_DATA_:
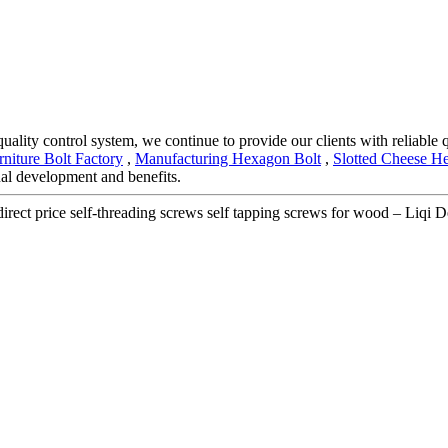
quality control system, we continue to provide our clients with reliable
rniture Bolt Factory
,
Manufacturing Hexagon Bolt
,
Slotted Cheese H
al development and benefits.
irect price self-threading screws self tapping screws for wood – Liqi De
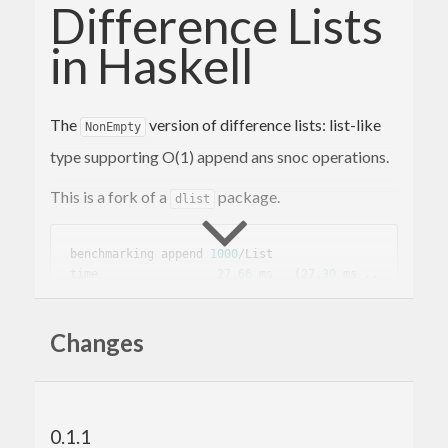
Difference Lists
in Haskell
The
version of difference lists: list-like
NonEmpty
type supporting O(1) append ans snoc operations.
This is a fork of a
package.
dlist
benchmarking append 
1000
/List

time                 
27.66
 ms   (
27.30
 ms .. 
28.01
 ms)

0.999
 R²   (
0.999
 R² .. 
1.000
 R²)

Changes
mean                 
28.39
 ms   (
28.21
 ms .. 
28.58
std
 dev              
391.5
 μs   (
311.7
 μs .. 
510.3
 μs)

0.1.1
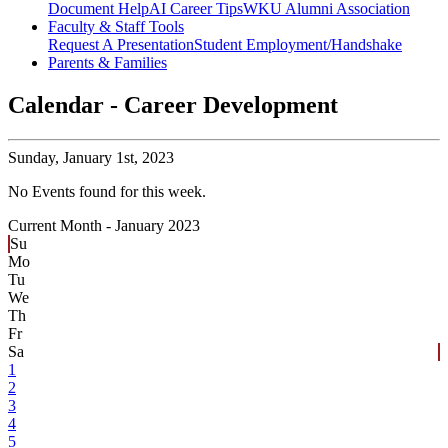
Document Help
AI Career Tips
WKU Alumni Association
Faculty & Staff Tools
Request A Presentation
Student Employment/Handshake
Parents & Families
Calendar - Career Development
Sunday,
January 1st, 2023
No Events found for this week.
Current Month -
January 2023
Su
Mo
Tu
We
Th
Fr
Sa
1
2
3
4
5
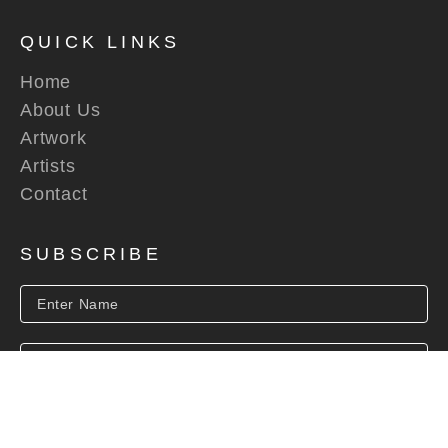
QUICK LINKS
Home
About Us
Artwork
Artists
Contact
SUBSCRIBE
SUBSCRIBE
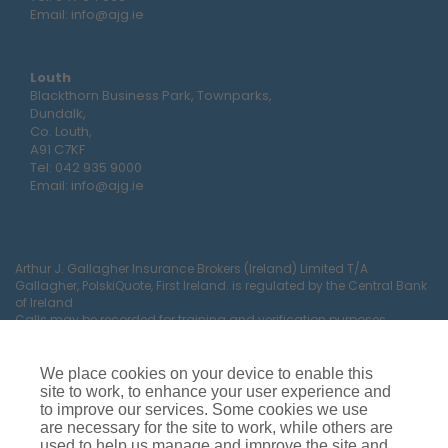
Email:
info@ajg.ie
Louth
Blackthorn Business Park, Townparks,
Dundalk,
Co. Louth,
A91 C7KF
Tel:
042 935 9000
Email:
info@ajg.ie
Arthur J. Gallagher Insurance Brokers (Ireland) Limited T/A
Gallagher, PolskiQuote, First Ireland. is regulated by the Central Bank
of Ireland
Calls may be recorded for training and verification purposes.
Company Registration Number 22380.
Registered company address: The Arc, Drinagh, Wexford, Ireland,
Y35 RR92.
We place cookies on your device to enable this
site to work, to enhance your user experience and
to improve our services. Some cookies we use
are necessary for the site to work, while others are
used to help us manage and improve the site and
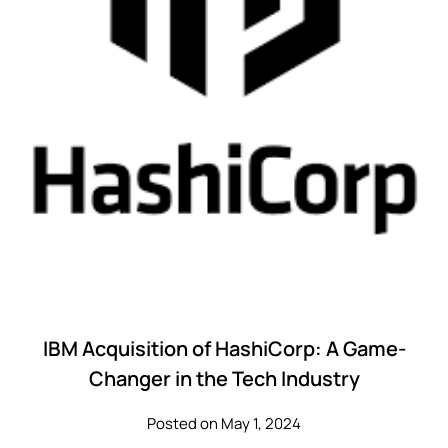
IBM Acquisition of HashiCorp: A Game-
Changer in the Tech Industry
Posted on May 1, 2024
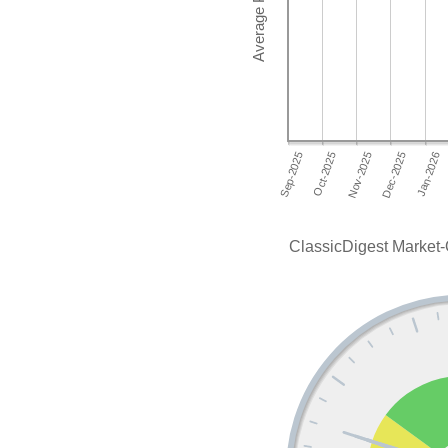
ClassicDigest Market-O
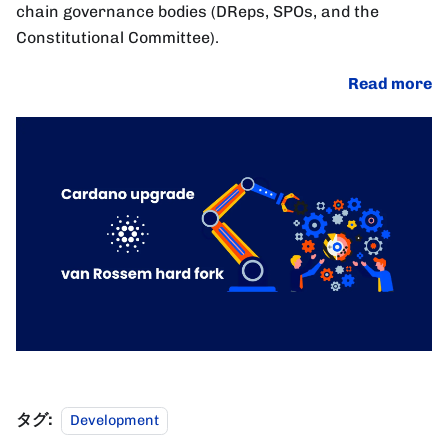
chain governance bodies (DReps, SPOs, and the
Constitutional Committee).
Read more
タグ:
Development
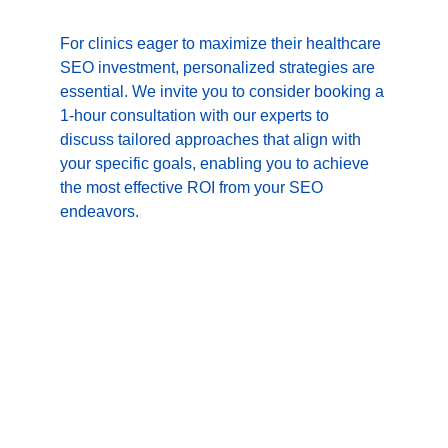
For clinics eager to maximize their healthcare 
SEO investment, personalized strategies are 
essential. We invite you to consider booking a 
1-hour consultation with our experts to 
discuss tailored approaches that align with 
your specific goals, enabling you to achieve 
the most effective ROI from your SEO 
endeavors.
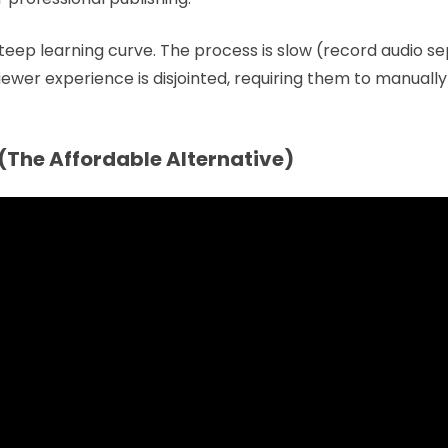
teep learning curve. The process is slow (record audio se
 viewer experience is disjointed, requiring them to manually
(The Affordable Alternative)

_GOAL OF THE EXERCISE_: Please write all the lines above as a JSON list of strings, one string for each line. Skip blank lines and leave out the pictures.

_RESULT FOR THIS EXERCISE_:
[
  "quality control system, we continue to provide our clients with reliable",
  "rniture Bolt Factory",
  ",",
  "Manufacturing Hexagon Bolt",
  ",",
  "Slotted Cheese H",
  "al development and benefits.",
  "irect price self-threading screws self tapping screws for wood – Liqi De",
  "Difference Lists",
  "in Haskell",
  "The",
  "version of difference lists: list-like",
  "NonEmpty",
  "type supporting O(1) append ans snoc operations.",
  "This is a fork of a",
  "package.",
  "dlist",
  "benchmarking append ",
  "1000",
  "/List",
  "time                 ",
  "27.66",
  " ms   (",
  "27.30",
  " ms .. ",
  "28.01",
  " ms)",
  "0.999",
  " R²   (",
  "0.999",
  " R² .. ",
  "1.000",
  " R²)",
  "Changes",
  "mean                 ",
  "28.39",
  " ms   (",
  "28.21",
  " ms .. ",
  "28.58",
  "std",
  " dev              ",
  "391.5",
  " μs   (",
  "311.7",
  " μs .. ",
  "510.3",
  " μs)",
  "0.1.1",
  "Document Help",
  "AI Career Tips",
  "WKU Alumni Association",
  "Faculty & Staff Tools",
  "Request A Presentation",
  "Student Employment/Handshake",
  "Parents & Families",
  "Calendar - Career Development",
  "Sunday,",
  "January 1st, 2023",
  "No Events found for this week.",
  "Current Month -",
  "January 2023",
  "Su",
  "Mo",
  "Tu",
  "We",
  "Th",
  "Fr",
  "Sa",
  "1",
  "2",
  "3",
  "4",
  "5",
  "QUICK LINKS",
  "Home",
  "About Us",
  "Artwork",
  "Artists",
  "Contact",
  "SUBSCRIBE",
  "SUBSCRIBE",
  "Email:",
  "info@ajg.ie",
  "Louth",
  "Blackthorn Business Park, Townparks,",
  "Dundalk,",
  "Co. Louth,",
  "A91 C7KF",
  "Tel:",
  "042 935 9000",
  "Email:",
  "info@ajg.ie",
  "Arthur J. Gallagher Insurance Brokers (Ireland) Limited T/A",
  "Gallagher, PolskiQuote, First Ireland. is regulated by the Central Bank",
  "of Ireland",
  "Calls may be recorded for training and verification purposes.",
  "Company Registration Number 22380.",
  "Registered company address: The Arc, Drinagh, Wexford, Ireland,",
  "Y35 RR92.",
  "We place cookies on your device to enable this",
  "site to work, to enhance your user experience and",
  "to improve our services. Some cookies we use",
  "are necessary for the site to work, while others are",
  "used to help us manage and improve the site and",
  "IBM Acquisition of HashiCorp: A Game-",
  "Changer in the Tech Industry",
  "Posted on May 1, 2024",
  "ClassicDigest Market-O",
  "chain governance bodies (DReps, SPOs, and the",
  "Constitutional Committee).",
  "Read more",
  "タグ:",
  "Development",
  "For clinics eager to maximize their healthcare ",
  "SEO investment, personalized strategies are ",
  "essential. We invite you to consider booking a ",
  "1-hour consultation with our experts to ",
  "discuss tailored approaches that align with ",
  "your specific goals, enabling you to achieve ",
  "the most effective ROI from your SEO ",
  "endeavors.",
  "teep learning curve. The process is slow (record audio se",
  " viewer experience is disjointed, requiring them to manually",
  "(The Affordable Alternative)"
]